You decide what kind of game you want to play; training flights, combat flights, custom missions and entire campaigns can be flown.

The training option enables you to become familiarised with the plane and enter into combat situations straight from the menu. The type of training flight you engage in depends entirely on the plane you've chosen to fly. Options include flying Spitfires and Hurricanes with the R.A.F. or Messerschmitts, Junkers and Dorniers for the Luftwaffe. Sorties include strafing foreign runways or shooting down circling enemy planes.

Their Finest Hour: The Battle of Britain

The combat options are similar to the training runs except they're historically accurate. You can bomb French, German or British factories knowing that this really happened in WWII.

The option with greatest scope is the Campaign option. This enables you to change the course of history - for example by winning the Battle of Britain for Germany! You fly 25 missions and have complete control over the flight group, the plane types, the number of planes, the formation and the flight plan.

All you need now is a large map, 30 girls wearing khaki with clipped BBC accents, some huge bowl-shaped headphones and a few wooden rakes to create your very own fighter control.

Effects

Their Finest Hour: The Battle of Britain

The graphics are superb! The cockpits are faithful replicas of the originals and your field of vision is the same as you'd see in a real plane. By pressing the appropriate key on the numeric keypad you can change your viewpoint. If you're in a bomber you can sit in the rear gunner's seat and really surprise a few Junkers.

Control of the planes is fairly easy and thankfully you can't do stupid things like 3D negative rolls or cartwheels across the ground. Pointing the nose too high leads to a warning message saying you're about to stall. If you get shot up and decide to bail out a nice graphic of your plane plummeting earthwards greets you just to rub in the facct that you've destroyed the thing.

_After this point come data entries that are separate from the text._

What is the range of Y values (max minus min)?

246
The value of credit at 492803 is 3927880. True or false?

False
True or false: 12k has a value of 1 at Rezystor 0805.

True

Sound is dull, but then over the top sound would have blown the feel of the simulator.

Verdict

Their Finest Hour: The Battle of Britain

This game has enough depth to warrant returning to it again and again. If all you want is a quick dogfight then you can carry out a training flight and if you want to play one game for a month then the campaign option is there.

Their Finest Hour successfully recreates the gritty realism of the 1940s. These spitfires don't come equipped with Sidewinder missiles or electronic counter measure circuitry, they just have a couple of side-mounted machine guns. In order to shoot down a German you really need to engage in combat; none of this sissy lock-on and fire type combat, buy a real plane to plane dogfight.

Their Finest Hour just oozes quality, depth and exciting gameplay and more than justifies its 30 quid price tag.